Leif A Havton, MD, PhD, serves as Acting Associate Chief of Staff, Research & Development, and Staff Physician in Neurology at VA Puget Sound Health Care System, Seattle, WA, and Professor, Department of Neurology, University of Washington School of Medicine, Seattle, WA. Dr. Havton’s translational research program studies neural repair after spinal cord injury (SCI) in laboratory models and human clinical studies.
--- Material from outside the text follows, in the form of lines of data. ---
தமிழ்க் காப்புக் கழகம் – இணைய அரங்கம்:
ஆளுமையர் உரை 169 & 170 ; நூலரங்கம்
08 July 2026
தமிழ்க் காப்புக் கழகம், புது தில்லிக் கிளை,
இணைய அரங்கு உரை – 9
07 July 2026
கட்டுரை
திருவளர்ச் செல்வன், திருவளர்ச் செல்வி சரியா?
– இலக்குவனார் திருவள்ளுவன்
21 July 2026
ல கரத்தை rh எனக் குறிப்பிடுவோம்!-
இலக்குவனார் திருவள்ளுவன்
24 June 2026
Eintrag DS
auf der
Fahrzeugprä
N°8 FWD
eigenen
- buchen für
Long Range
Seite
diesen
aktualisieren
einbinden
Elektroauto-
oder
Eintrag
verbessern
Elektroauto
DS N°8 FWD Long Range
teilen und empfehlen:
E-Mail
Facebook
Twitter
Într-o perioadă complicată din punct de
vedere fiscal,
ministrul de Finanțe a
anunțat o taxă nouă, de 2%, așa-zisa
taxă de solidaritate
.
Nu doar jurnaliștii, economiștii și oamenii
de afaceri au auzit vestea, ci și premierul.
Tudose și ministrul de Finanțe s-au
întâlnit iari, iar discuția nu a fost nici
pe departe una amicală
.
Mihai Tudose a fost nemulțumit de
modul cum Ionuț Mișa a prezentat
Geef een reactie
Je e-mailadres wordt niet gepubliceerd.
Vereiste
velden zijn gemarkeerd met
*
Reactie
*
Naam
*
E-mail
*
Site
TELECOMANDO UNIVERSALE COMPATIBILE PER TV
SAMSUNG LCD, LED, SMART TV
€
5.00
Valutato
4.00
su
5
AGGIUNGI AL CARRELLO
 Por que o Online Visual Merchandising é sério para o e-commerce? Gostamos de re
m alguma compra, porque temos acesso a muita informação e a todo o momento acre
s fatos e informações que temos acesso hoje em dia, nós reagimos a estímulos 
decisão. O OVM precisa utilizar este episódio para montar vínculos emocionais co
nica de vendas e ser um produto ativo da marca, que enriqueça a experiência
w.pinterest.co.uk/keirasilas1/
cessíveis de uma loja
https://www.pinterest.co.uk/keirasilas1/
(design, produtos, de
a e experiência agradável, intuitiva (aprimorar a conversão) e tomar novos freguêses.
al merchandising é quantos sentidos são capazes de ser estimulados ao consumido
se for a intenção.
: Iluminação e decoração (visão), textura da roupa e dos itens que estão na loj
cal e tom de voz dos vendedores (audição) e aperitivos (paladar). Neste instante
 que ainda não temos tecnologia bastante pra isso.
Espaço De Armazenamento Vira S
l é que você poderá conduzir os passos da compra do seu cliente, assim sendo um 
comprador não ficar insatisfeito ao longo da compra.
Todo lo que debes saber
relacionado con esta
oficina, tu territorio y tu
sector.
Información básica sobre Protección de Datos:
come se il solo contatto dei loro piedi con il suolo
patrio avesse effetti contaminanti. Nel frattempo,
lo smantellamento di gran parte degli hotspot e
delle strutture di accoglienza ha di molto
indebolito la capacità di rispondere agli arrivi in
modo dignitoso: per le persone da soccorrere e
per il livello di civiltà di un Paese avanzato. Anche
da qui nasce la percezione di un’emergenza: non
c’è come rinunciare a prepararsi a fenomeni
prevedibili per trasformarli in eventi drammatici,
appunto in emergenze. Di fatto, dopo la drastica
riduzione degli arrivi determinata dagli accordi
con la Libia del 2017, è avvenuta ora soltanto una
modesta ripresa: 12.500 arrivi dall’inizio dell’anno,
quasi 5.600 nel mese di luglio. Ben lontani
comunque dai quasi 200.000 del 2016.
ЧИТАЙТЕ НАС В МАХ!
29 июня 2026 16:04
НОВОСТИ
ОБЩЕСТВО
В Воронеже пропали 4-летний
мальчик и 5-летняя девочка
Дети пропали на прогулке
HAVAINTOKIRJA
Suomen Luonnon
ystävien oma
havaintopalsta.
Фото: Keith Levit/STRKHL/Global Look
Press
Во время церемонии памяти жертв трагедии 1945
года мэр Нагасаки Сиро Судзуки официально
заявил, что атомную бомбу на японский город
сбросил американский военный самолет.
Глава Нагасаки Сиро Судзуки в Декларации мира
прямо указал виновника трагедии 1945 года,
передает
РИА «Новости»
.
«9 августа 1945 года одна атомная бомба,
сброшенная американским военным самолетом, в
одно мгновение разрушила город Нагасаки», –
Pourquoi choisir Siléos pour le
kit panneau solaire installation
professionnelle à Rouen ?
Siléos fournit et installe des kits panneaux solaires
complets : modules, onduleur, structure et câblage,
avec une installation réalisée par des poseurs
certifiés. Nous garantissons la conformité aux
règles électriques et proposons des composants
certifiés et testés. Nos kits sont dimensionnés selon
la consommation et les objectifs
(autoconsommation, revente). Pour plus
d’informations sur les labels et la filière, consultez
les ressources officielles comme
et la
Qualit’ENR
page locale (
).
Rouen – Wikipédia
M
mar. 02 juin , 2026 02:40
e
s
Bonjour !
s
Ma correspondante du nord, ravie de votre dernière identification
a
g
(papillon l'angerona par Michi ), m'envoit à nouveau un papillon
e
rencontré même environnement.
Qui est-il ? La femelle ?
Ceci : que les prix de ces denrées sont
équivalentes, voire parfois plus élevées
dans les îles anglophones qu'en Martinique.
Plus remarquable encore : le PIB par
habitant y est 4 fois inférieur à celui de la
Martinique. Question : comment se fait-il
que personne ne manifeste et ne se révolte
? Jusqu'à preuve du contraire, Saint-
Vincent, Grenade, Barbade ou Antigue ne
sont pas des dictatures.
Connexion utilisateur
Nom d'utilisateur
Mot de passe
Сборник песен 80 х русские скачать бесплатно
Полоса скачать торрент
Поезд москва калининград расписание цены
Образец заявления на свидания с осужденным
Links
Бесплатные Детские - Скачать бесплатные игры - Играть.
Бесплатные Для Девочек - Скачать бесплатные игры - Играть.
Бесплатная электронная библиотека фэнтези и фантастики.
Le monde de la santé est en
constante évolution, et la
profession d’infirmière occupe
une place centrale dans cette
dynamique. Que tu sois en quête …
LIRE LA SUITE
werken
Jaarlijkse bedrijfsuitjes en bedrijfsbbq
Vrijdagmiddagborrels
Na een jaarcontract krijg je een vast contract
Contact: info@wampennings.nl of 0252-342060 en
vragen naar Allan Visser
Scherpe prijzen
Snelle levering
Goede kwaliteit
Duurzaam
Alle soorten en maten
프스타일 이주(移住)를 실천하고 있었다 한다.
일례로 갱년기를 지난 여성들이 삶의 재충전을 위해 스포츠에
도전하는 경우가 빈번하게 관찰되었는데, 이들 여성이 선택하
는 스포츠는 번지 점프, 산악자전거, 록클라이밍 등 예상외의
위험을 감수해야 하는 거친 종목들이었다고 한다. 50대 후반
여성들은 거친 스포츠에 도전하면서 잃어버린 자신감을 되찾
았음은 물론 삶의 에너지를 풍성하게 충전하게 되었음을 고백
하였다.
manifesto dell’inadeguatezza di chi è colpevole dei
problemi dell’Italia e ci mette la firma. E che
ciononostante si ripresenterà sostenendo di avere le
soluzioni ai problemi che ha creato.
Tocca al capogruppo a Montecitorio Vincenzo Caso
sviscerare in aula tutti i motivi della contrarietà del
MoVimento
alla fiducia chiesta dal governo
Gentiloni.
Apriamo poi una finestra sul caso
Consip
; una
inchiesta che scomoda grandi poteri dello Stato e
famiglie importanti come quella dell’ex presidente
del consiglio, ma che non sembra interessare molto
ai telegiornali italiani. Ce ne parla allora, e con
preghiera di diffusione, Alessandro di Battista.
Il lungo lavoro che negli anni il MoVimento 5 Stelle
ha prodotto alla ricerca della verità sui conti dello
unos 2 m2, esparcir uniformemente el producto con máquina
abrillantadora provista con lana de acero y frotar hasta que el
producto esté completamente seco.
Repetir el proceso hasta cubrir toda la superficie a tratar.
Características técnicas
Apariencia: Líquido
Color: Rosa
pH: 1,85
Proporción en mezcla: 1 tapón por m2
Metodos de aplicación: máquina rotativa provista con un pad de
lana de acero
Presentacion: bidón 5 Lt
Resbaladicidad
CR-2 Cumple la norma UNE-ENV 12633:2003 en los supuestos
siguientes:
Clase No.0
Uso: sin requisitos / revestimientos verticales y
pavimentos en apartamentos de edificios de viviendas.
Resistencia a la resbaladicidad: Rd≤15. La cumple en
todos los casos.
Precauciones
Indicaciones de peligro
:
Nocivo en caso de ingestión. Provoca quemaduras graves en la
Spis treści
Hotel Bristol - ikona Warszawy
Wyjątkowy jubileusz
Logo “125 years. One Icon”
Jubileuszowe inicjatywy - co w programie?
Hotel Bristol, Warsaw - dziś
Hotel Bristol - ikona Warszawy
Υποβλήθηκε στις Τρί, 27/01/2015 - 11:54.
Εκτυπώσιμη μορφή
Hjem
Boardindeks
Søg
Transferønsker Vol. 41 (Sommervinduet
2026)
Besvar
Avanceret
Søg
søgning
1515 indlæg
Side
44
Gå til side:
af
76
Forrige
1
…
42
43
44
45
The Havton laboratory has a special research interest in motor and autonomic dysregulation after SCI in both upper and lower motor neuron injury models. The Havton laboratory also develops custom electron microscopy tools for ultrastructural mapping of autonomic fibers in the peripheral nervous system, including the vagus nerve and lumbosacral nerve roots. Dr. Havton is an experienced clinical and research mentor, and he has over 25 years of experience from leading and participating in collaborative and inter-disciplinary research studies. Dr. Havton’s research program has attracted generous research support from multiple Federal agencies, including the NIH, DoD, and VA, funding from private foundations, state agencies in California and New York, as well as philanthropic support.